* [AIM OF THE TASK]: Your output should be exactly the lines from the one containing "[221,321,341,335] Board of" through the final line of the following data, please, with no pictures.

----------

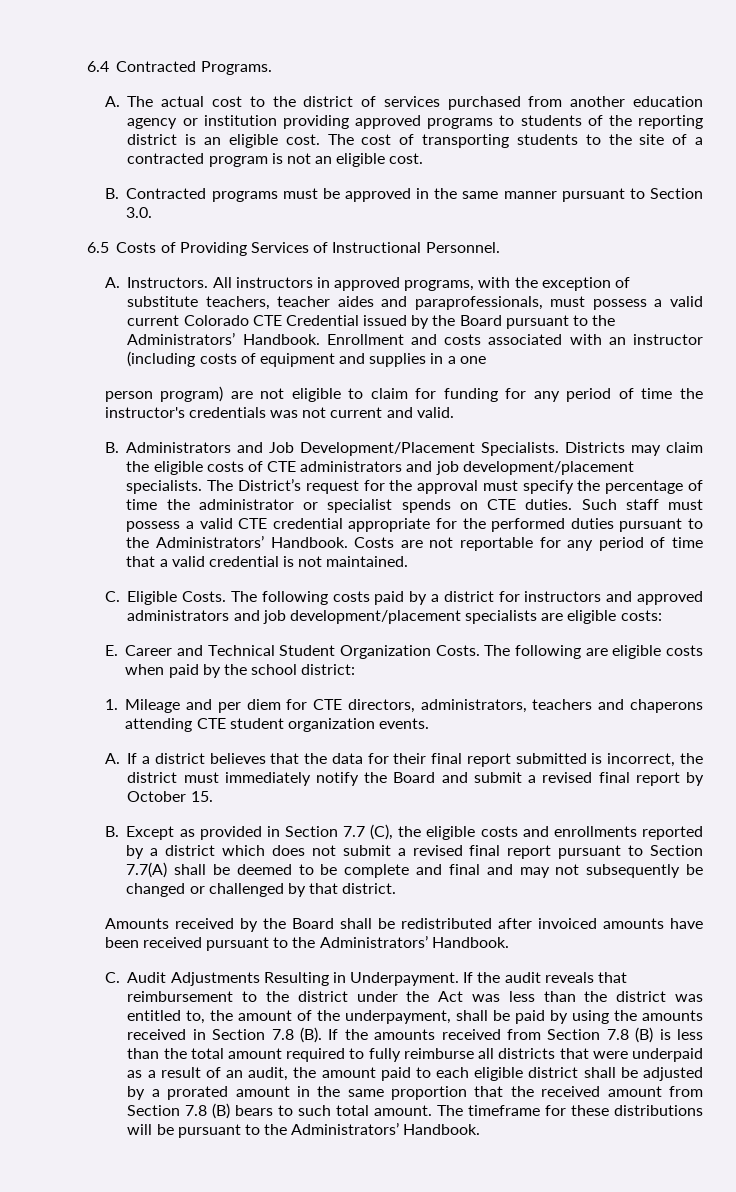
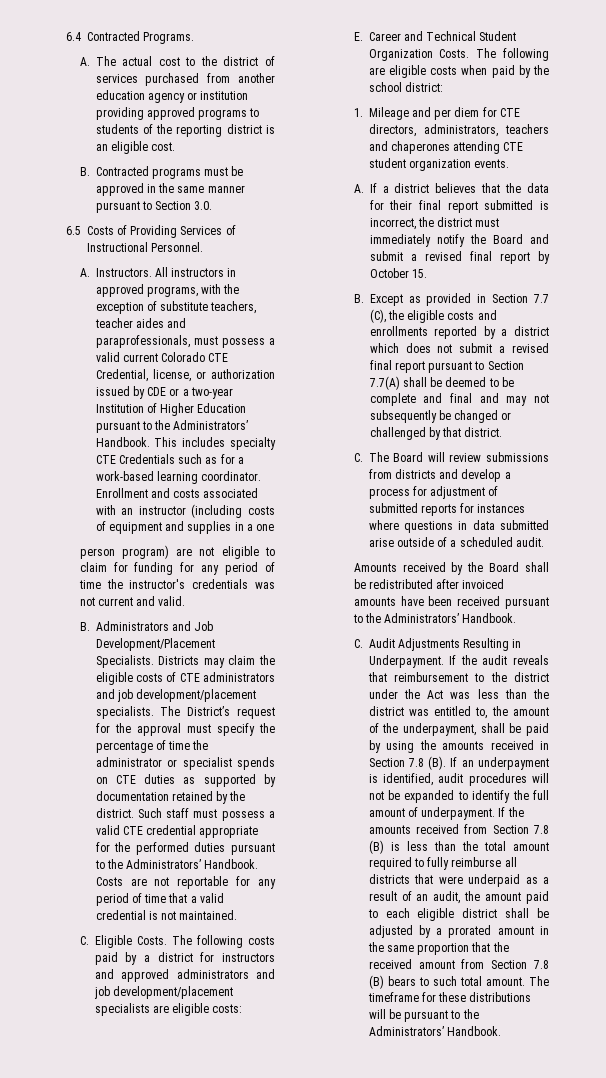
[327,134,703,148] [127,153,424,167] The cost of transporting students to the site of a contracted program is not an eligible cost. -> (176, 146) none
[285,315,616,329] [127,332,320,345] Credential issued by the Board pursuant to the Administrators’ Handbook. -> [95,369,275,382] [95,386,233,399] [95,403,247,416] [95,420,249,433] [95,437,276,450] [95,454,244,464] [95,471,262,484] Credential, license, or authorization issued by CDE or a two-year Institution of Higher Education pursuant to the Administrators’ Handbook. This includes specialty CTE Credentials such as for a work-based learning coordinator.
[525,499,573,510] duties. -> [144,774,277,787] [95,791,246,804] [95,808,134,818] duties as supported by documentation retained by the district.
[630,699,703,713] chaperons -> [390,141,450,154] chaperones
(397, 888) none -> [353,452,549,462] [368,469,511,482] [368,486,499,499] [368,503,526,516] [368,520,549,533] [368,537,544,547] // C. The Board will review submissions from districts and develop a process for adjustment of submitted reports for instances where questions in data submitted arise outside of a scheduled audit.
(339, 1034) none -> [461,757,549,770] [368,773,549,786] [368,790,549,803] [368,807,506,820] an underpayment is identified, audit procedures will not be expanded to identify the full amount of underpayment. If

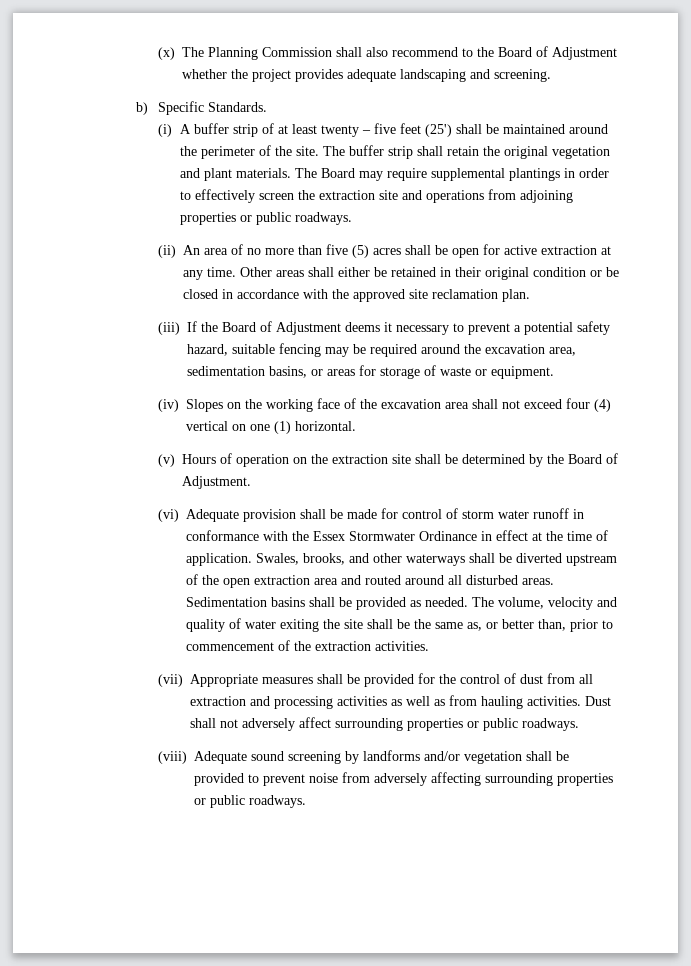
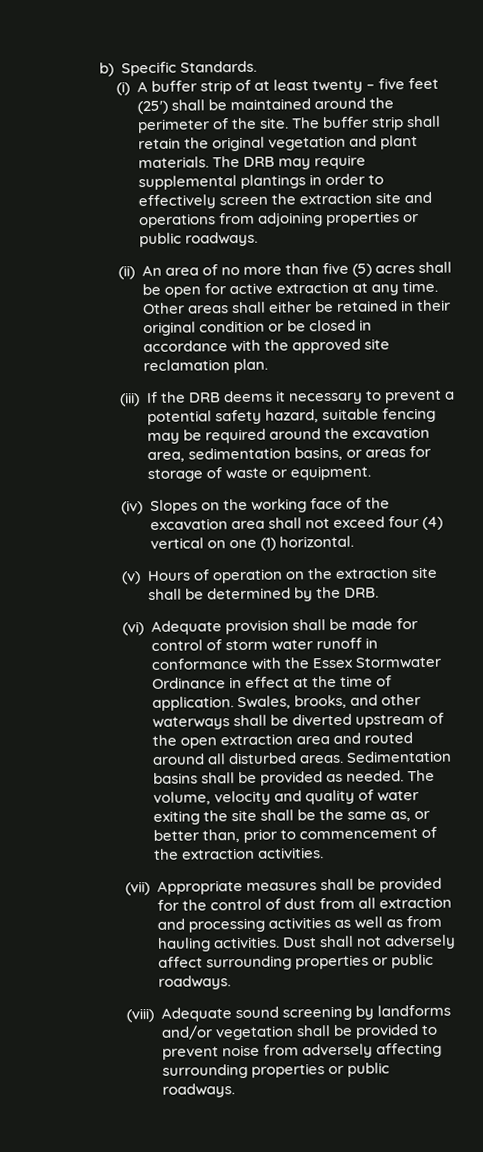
[157,46,617,60] [181,69,551,82] (x) The Planning Commission shall also recommend to the Board of Adjustment whether the project provides adequate landscaping and screening. // -> (99, 69) none
[320,168,355,178] Board -> [242,156,275,167] DRB
[221,321,341,335] Board of Adjustment -> [187,392,221,403] DRB
[567,453,618,464] [181,476,251,489] Board of Adjustment. -> [344,587,380,598] DRB.

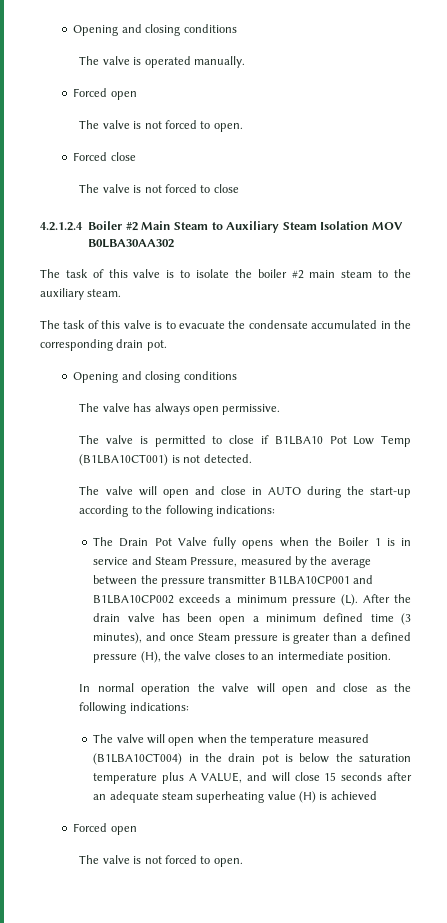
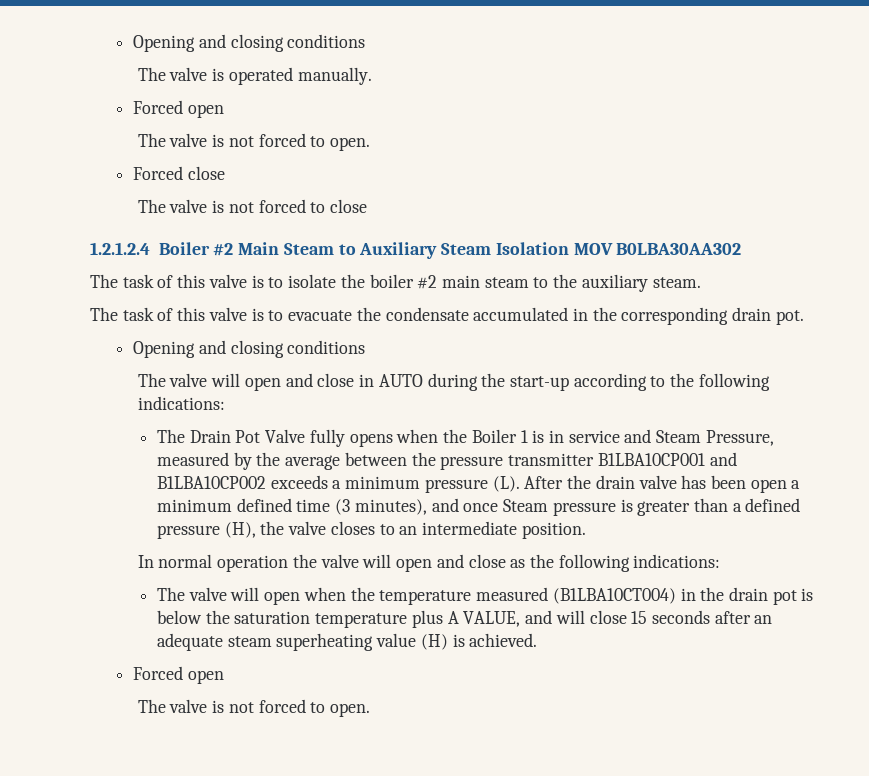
[40,222,83,231] 4.2.1.2.4 -> [90,242,150,255] 1.2.1.2.4
[79,403,281,415] [79,435,412,447] [79,454,252,466] // The valve has always open permissive. // The valve is permitted to close if B1LBA10 Pot Low Temp (B1LBA10CT001) is not detected. -> (366, 347) none
[330,791,377,800] achieved -> [469,633,538,647] achieved.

----------

* [SOLVED EXERCISE]:
[221,321,341,335] Board of Adjustment -> [187,392,221,403] DRB
[567,453,618,464] [181,476,251,489] Board of Adjustment. -> [344,587,380,598] DRB.

[40,222,83,231] 4.2.1.2.4 -> [90,242,150,255] 1.2.1.2.4
[79,403,281,415] [79,435,412,447] [79,454,252,466] // The valve has always open permissive. // The valve is permitted to close if B1LBA10 Pot Low Temp (B1LBA10CT001) is not detected. -> (366, 347) none
[330,791,377,800] achieved -> [469,633,538,647] achieved.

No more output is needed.